== What you need to do ==
I need the lines below from the one with "Statistics of China" down to the one with "Science (EROS) Center" reproduced exactly, both ends included, and nothing else.

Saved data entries

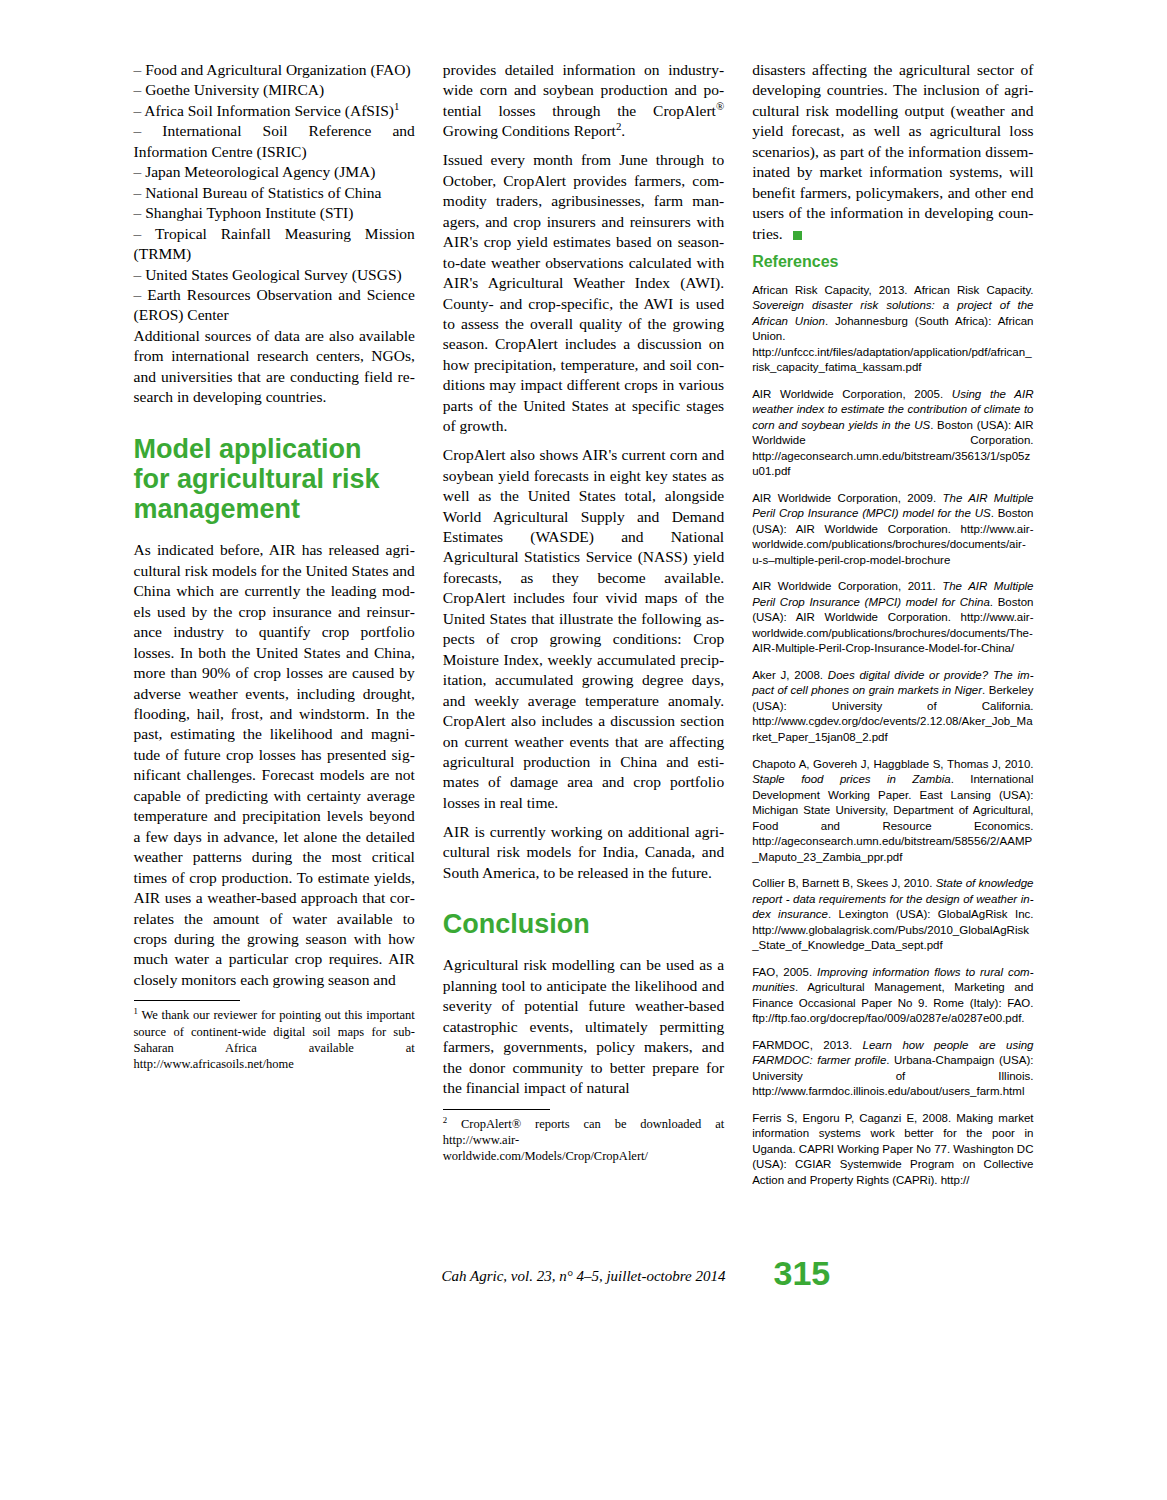– Food and Agricultural Organization (FAO)
– Goethe University (MIRCA)
– Africa Soil Information Service (AfSIS)1
– International Soil Reference and Information Centre (ISRIC)
– Japan Meteorological Agency (JMA)
– National Bureau of Statistics of China
– Shanghai Typhoon Institute (STI)
– Tropical Rainfall Measuring Mission (TRMM)
– United States Geological Survey (USGS)
– Earth Resources Observation and Science (EROS) Center
Additional sources of data are also available from international research centers, NGOs, and universities that are conducting field research in developing countries.
Model application
for agricultural risk
management
As indicated before, AIR has released agricultural risk models for the United States and China which are currently the leading models used by the crop insurance and reinsurance industry to quantify crop portfolio losses. In both the United States and China, more than 90% of crop losses are caused by adverse weather events, including drought, flooding, hail, frost, and windstorm. In the past, estimating the likelihood and magnitude of future crop losses has presented significant challenges. Forecast models are not capable of predicting with certainty average temperature and precipitation levels beyond a few days in advance, let alone the detailed weather patterns during the most critical times of crop production. To estimate yields, AIR uses a weather-based approach that correlates the amount of water available to crops during the growing season with how much water a particular crop requires. AIR closely monitors each growing season and
1 We thank our reviewer for pointing out this important source of continent-wide digital soil maps for sub-Saharan Africa available at http://www.africasoils.net/home
provides detailed information on industry-wide corn and soybean production and potential losses through the CropAlert® Growing Conditions Report2.
Issued every month from June through to October, CropAlert provides farmers, commodity traders, agribusinesses, farm managers, and crop insurers and reinsurers with AIR's crop yield estimates based on season-to-date weather observations calculated with AIR's Agricultural Weather Index (AWI). County- and crop-specific, the AWI is used to assess the overall quality of the growing season. CropAlert includes a discussion on how precipitation, temperature, and soil conditions may impact different crops in various parts of the United States at specific stages of growth.
CropAlert also shows AIR's current corn and soybean yield forecasts in eight key states as well as the United States total, alongside World Agricultural Supply and Demand Estimates (WASDE) and National Agricultural Statistics Service (NASS) yield forecasts, as they become available. CropAlert includes four vivid maps of the United States that illustrate the following aspects of crop growing conditions: Crop Moisture Index, weekly accumulated precipitation, accumulated growing degree days, and weekly average temperature anomaly. CropAlert also includes a discussion section on current weather events that are affecting agricultural production in China and estimates of damage area and crop portfolio losses in real time.
AIR is currently working on additional agricultural risk models for India, Canada, and South America, to be released in the future.
Conclusion
Agricultural risk modelling can be used as a planning tool to anticipate the likelihood and severity of potential future weather-based catastrophic events, ultimately permitting farmers, governments, policy makers, and the donor community to better prepare for the financial impact of natural
2 CropAlert® reports can be downloaded at http://www.air-worldwide.com/Models/Crop/CropAlert/
disasters affecting the agricultural sector of developing countries. The inclusion of agricultural risk modelling output (weather and yield forecast, as well as agricultural loss scenarios), as part of the information disseminated by market information systems, will benefit farmers, policymakers, and other end users of the information in developing countries.
References
African Risk Capacity, 2013. African Risk Capacity. Sovereign disaster risk solutions: a project of the African Union. Johannesburg (South Africa): African Union. http://unfccc.int/files/adaptation/application/pdf/african_risk_capacity_fatima_kassam.pdf
AIR Worldwide Corporation, 2005. Using the AIR weather index to estimate the contribution of climate to corn and soybean yields in the US. Boston (USA): AIR Worldwide Corporation. http://ageconsearch.umn.edu/bitstream/35613/1/sp05zu01.pdf
AIR Worldwide Corporation, 2009. The AIR Multiple Peril Crop Insurance (MPCI) model for the US. Boston (USA): AIR Worldwide Corporation. http://www.air-worldwide.com/publications/brochures/documents/air-u-s–multiple-peril-crop-model-brochure
AIR Worldwide Corporation, 2011. The AIR Multiple Peril Crop Insurance (MPCI) model for China. Boston (USA): AIR Worldwide Corporation. http://www.air-worldwide.com/publications/brochures/documents/The-AIR-Multiple-Peril-Crop-Insurance-Model-for-China/
Aker J, 2008. Does digital divide or provide? The impact of cell phones on grain markets in Niger. Berkeley (USA): University of California. http://www.cgdev.org/doc/events/2.12.08/Aker_Job_Market_Paper_15jan08_2.pdf
Chapoto A, Govereh J, Haggblade S, Thomas J, 2010. Staple food prices in Zambia. International Development Working Paper. East Lansing (USA): Michigan State University, Department of Agricultural, Food and Resource Economics. http://ageconsearch.umn.edu/bitstream/58556/2/AAMP_Maputo_23_Zambia_ppr.pdf
Collier B, Barnett B, Skees J, 2010. State of knowledge report - data requirements for the design of weather index insurance. Lexington (USA): GlobalAgRisk Inc. http://www.globalagrisk.com/Pubs/2010_GlobalAgRisk_State_of_Knowledge_Data_sept.pdf
FAO, 2005. Improving information flows to rural communities. Agricultural Management, Marketing and Finance Occasional Paper No 9. Rome (Italy): FAO. ftp://ftp.fao.org/docrep/fao/009/a0287e/a0287e00.pdf.
FARMDOC, 2013. Learn how people are using FARMDOC: farmer profile. Urbana-Champaign (USA): University of Illinois. http://www.farmdoc.illinois.edu/about/users_farm.html
Ferris S, Engoru P, Caganzi E, 2008. Making market information systems work better for the poor in Uganda. CAPRI Working Paper No 77. Washington DC (USA): CGIAR Systemwide Program on Collective Action and Property Rights (CAPRi). http://
Cah Agric, vol. 23, n° 4–5, juillet-octobre 2014 315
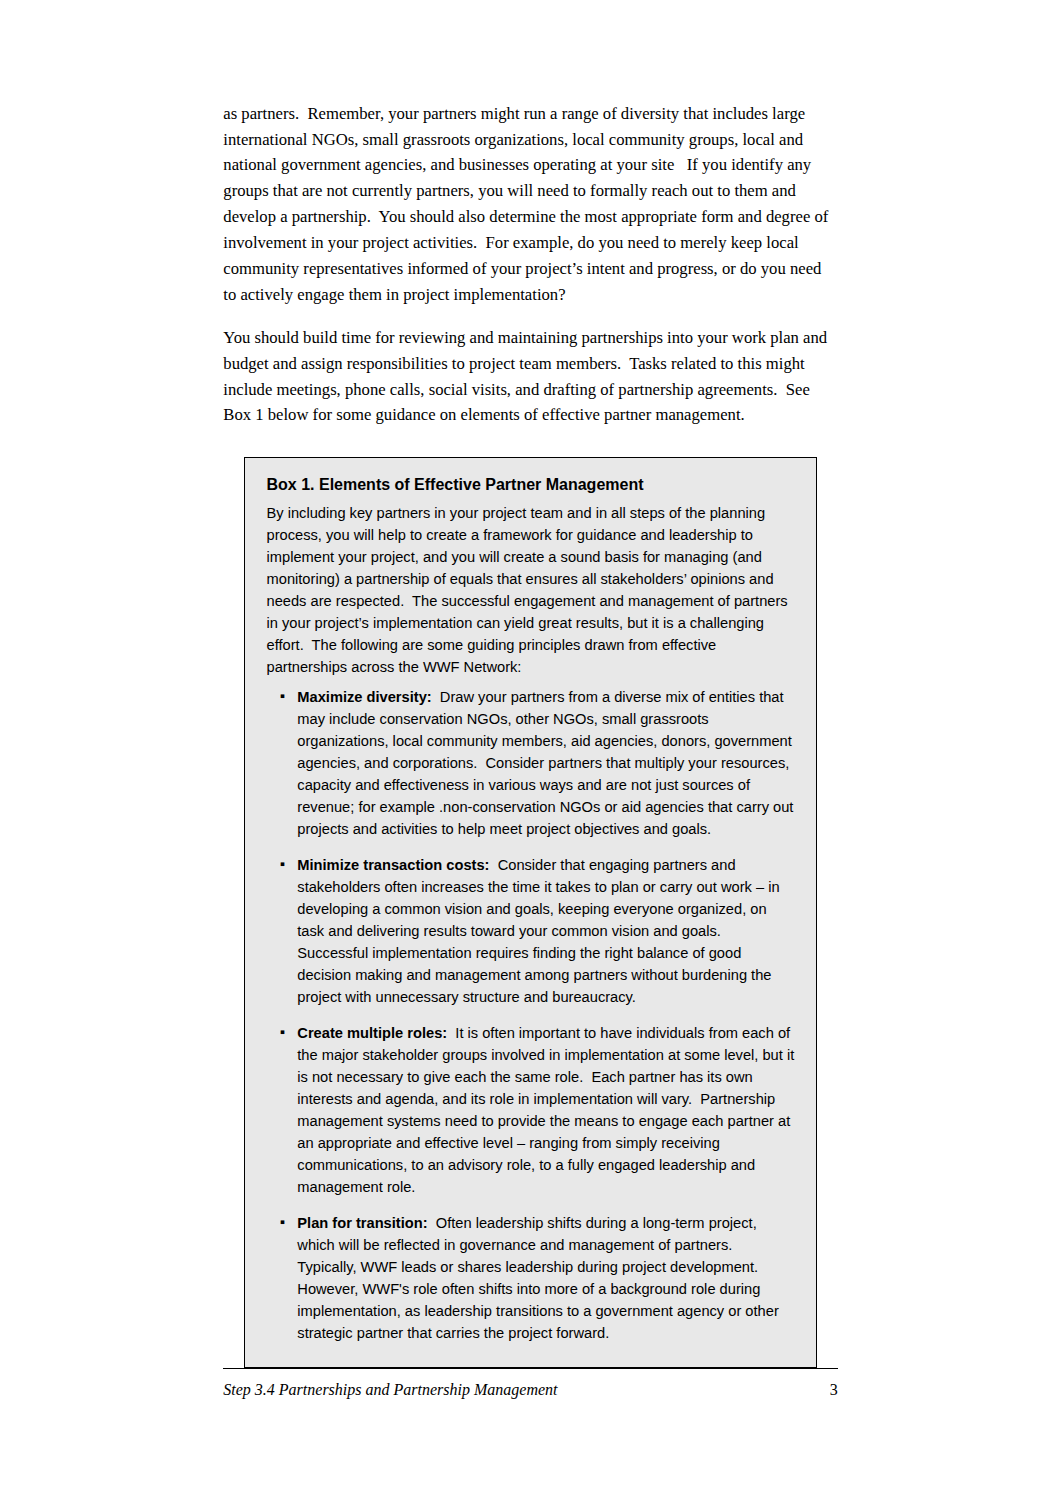as partners. Remember, your partners might run a range of diversity that includes large international NGOs, small grassroots organizations, local community groups, local and national government agencies, and businesses operating at your site If you identify any groups that are not currently partners, you will need to formally reach out to them and develop a partnership. You should also determine the most appropriate form and degree of involvement in your project activities. For example, do you need to merely keep local community representatives informed of your project’s intent and progress, or do you need to actively engage them in project implementation?
You should build time for reviewing and maintaining partnerships into your work plan and budget and assign responsibilities to project team members. Tasks related to this might include meetings, phone calls, social visits, and drafting of partnership agreements. See Box 1 below for some guidance on elements of effective partner management.
Box 1. Elements of Effective Partner Management
By including key partners in your project team and in all steps of the planning process, you will help to create a framework for guidance and leadership to implement your project, and you will create a sound basis for managing (and monitoring) a partnership of equals that ensures all stakeholders’ opinions and needs are respected. The successful engagement and management of partners in your project’s implementation can yield great results, but it is a challenging effort. The following are some guiding principles drawn from effective partnerships across the WWF Network:
Maximize diversity: Draw your partners from a diverse mix of entities that may include conservation NGOs, other NGOs, small grassroots organizations, local community members, aid agencies, donors, government agencies, and corporations. Consider partners that multiply your resources, capacity and effectiveness in various ways and are not just sources of revenue; for example .non-conservation NGOs or aid agencies that carry out projects and activities to help meet project objectives and goals.
Minimize transaction costs: Consider that engaging partners and stakeholders often increases the time it takes to plan or carry out work – in developing a common vision and goals, keeping everyone organized, on task and delivering results toward your common vision and goals. Successful implementation requires finding the right balance of good decision making and management among partners without burdening the project with unnecessary structure and bureaucracy.
Create multiple roles: It is often important to have individuals from each of the major stakeholder groups involved in implementation at some level, but it is not necessary to give each the same role. Each partner has its own interests and agenda, and its role in implementation will vary. Partnership management systems need to provide the means to engage each partner at an appropriate and effective level – ranging from simply receiving communications, to an advisory role, to a fully engaged leadership and management role.
Plan for transition: Often leadership shifts during a long-term project, which will be reflected in governance and management of partners. Typically, WWF leads or shares leadership during project development. However, WWF's role often shifts into more of a background role during implementation, as leadership transitions to a government agency or other strategic partner that carries the project forward.
Step 3.4 Partnerships and Partnership Management 3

== Output for this exercise ==
– National Bureau of Statistics of China
– Shanghai Typhoon Institute (STI)
– Tropical Rainfall Measuring Mission (TRMM)
– United States Geological Survey (USGS)
– Earth Resources Observation and Science (EROS) Center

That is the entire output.